Source information =
####################

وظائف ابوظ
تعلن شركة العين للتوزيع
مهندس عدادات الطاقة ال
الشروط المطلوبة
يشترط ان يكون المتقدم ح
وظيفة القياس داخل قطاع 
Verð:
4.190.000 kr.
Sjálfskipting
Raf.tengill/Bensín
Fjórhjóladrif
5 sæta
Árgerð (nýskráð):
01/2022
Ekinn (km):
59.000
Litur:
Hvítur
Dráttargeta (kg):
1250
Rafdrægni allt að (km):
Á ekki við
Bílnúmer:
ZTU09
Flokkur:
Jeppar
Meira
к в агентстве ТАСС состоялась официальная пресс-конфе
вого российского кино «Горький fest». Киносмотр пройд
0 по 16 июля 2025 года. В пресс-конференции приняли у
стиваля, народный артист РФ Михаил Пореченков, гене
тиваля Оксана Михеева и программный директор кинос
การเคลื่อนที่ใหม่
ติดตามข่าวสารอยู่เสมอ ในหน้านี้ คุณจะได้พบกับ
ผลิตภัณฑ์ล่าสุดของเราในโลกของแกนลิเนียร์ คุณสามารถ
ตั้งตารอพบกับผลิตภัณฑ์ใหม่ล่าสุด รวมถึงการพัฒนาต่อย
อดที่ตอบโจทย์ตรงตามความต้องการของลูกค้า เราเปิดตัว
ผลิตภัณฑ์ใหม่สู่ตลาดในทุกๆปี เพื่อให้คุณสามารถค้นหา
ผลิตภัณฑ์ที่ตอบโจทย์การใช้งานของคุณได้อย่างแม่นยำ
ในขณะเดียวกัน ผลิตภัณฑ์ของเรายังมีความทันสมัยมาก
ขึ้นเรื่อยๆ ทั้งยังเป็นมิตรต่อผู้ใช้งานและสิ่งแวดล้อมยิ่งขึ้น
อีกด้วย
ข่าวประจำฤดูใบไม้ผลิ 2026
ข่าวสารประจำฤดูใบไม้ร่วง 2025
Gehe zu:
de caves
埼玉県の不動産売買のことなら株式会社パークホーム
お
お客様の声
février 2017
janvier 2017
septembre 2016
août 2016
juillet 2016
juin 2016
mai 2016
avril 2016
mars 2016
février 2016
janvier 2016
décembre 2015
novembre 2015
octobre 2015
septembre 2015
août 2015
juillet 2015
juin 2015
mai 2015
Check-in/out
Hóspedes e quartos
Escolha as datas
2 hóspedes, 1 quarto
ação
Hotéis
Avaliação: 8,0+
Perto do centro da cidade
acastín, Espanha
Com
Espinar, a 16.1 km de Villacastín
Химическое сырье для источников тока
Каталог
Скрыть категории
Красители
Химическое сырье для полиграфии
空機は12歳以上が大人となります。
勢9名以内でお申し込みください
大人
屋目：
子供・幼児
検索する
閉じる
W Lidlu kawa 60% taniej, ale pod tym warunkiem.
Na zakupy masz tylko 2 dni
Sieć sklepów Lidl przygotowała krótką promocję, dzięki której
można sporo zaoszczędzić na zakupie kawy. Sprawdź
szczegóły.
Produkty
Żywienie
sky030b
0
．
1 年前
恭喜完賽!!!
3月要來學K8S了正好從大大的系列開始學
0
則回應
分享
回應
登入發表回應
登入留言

####################

Copy every line of the data above character for character, keeping the original order and line breaks.

Exercise result =
وظائف ابوظ
تعلن شركة العين للتوزيع
مهندس عدادات الطاقة ال
الشروط المطلوبة
يشترط ان يكون المتقدم ح
وظيفة القياس داخل قطاع 
Verð:
4.190.000 kr.
Sjálfskipting
Raf.tengill/Bensín
Fjórhjóladrif
5 sæta
Árgerð (nýskráð):
01/2022
Ekinn (km):
59.000
Litur:
Hvítur
Dráttargeta (kg):
1250
Rafdrægni allt að (km):
Á ekki við
Bílnúmer:
ZTU09
Flokkur:
Jeppar
Meira
к в агентстве ТАСС состоялась официальная пресс-конфе
вого российского кино «Горький fest». Киносмотр пройд
0 по 16 июля 2025 года. В пресс-конференции приняли у
стиваля, народный артист РФ Михаил Пореченков, гене
тиваля Оксана Михеева и программный директор кинос
การเคลื่อนที่ใหม่
ติดตามข่าวสารอยู่เสมอ ในหน้านี้ คุณจะได้พบกับ
ผลิตภัณฑ์ล่าสุดของเราในโลกของแกนลิเนียร์ คุณสามารถ
ตั้งตารอพบกับผลิตภัณฑ์ใหม่ล่าสุด รวมถึงการพัฒนาต่อย
อดที่ตอบโจทย์ตรงตามความต้องการของลูกค้า เราเปิดตัว
ผลิตภัณฑ์ใหม่สู่ตลาดในทุกๆปี เพื่อให้คุณสามารถค้นหา
ผลิตภัณฑ์ที่ตอบโจทย์การใช้งานของคุณได้อย่างแม่นยำ
ในขณะเดียวกัน ผลิตภัณฑ์ของเรายังมีความทันสมัยมาก
ขึ้นเรื่อยๆ ทั้งยังเป็นมิตรต่อผู้ใช้งานและสิ่งแวดล้อมยิ่งขึ้น
อีกด้วย
ข่าวประจำฤดูใบไม้ผลิ 2026
ข่าวสารประจำฤดูใบไม้ร่วง 2025
Gehe zu:
de caves
埼玉県の不動産売買のことなら株式会社パークホーム
お
お客様の声
février 2017
janvier 2017
septembre 2016
août 2016
juillet 2016
juin 2016
mai 2016
avril 2016
mars 2016
février 2016
janvier 2016
décembre 2015
novembre 2015
octobre 2015
septembre 2015
août 2015
juillet 2015
juin 2015
mai 2015
Check-in/out
Hóspedes e quartos
Escolha as datas
2 hóspedes, 1 quarto
ação
Hotéis
Avaliação: 8,0+
Perto do centro da cidade
acastín, Espanha
Com
Espinar, a 16.1 km de Villacastín
Химическое сырье для источников тока
Каталог
Скрыть категории
Красители
Химическое сырье для полиграфии
空機は12歳以上が大人となります。
勢9名以内でお申し込みください
大人
屋目：
子供・幼児
検索する
閉じる
W Lidlu kawa 60% taniej, ale pod tym warunkiem.
Na zakupy masz tylko 2 dni
Sieć sklepów Lidl przygotowała krótką promocję, dzięki której
można sporo zaoszczędzić na zakupie kawy. Sprawdź
szczegóły.
Produkty
Żywienie
sky030b
0
．
1 年前
恭喜完賽!!!
3月要來學K8S了正好從大大的系列開始學
0
則回應
分享
回應
登入發表回應
登入留言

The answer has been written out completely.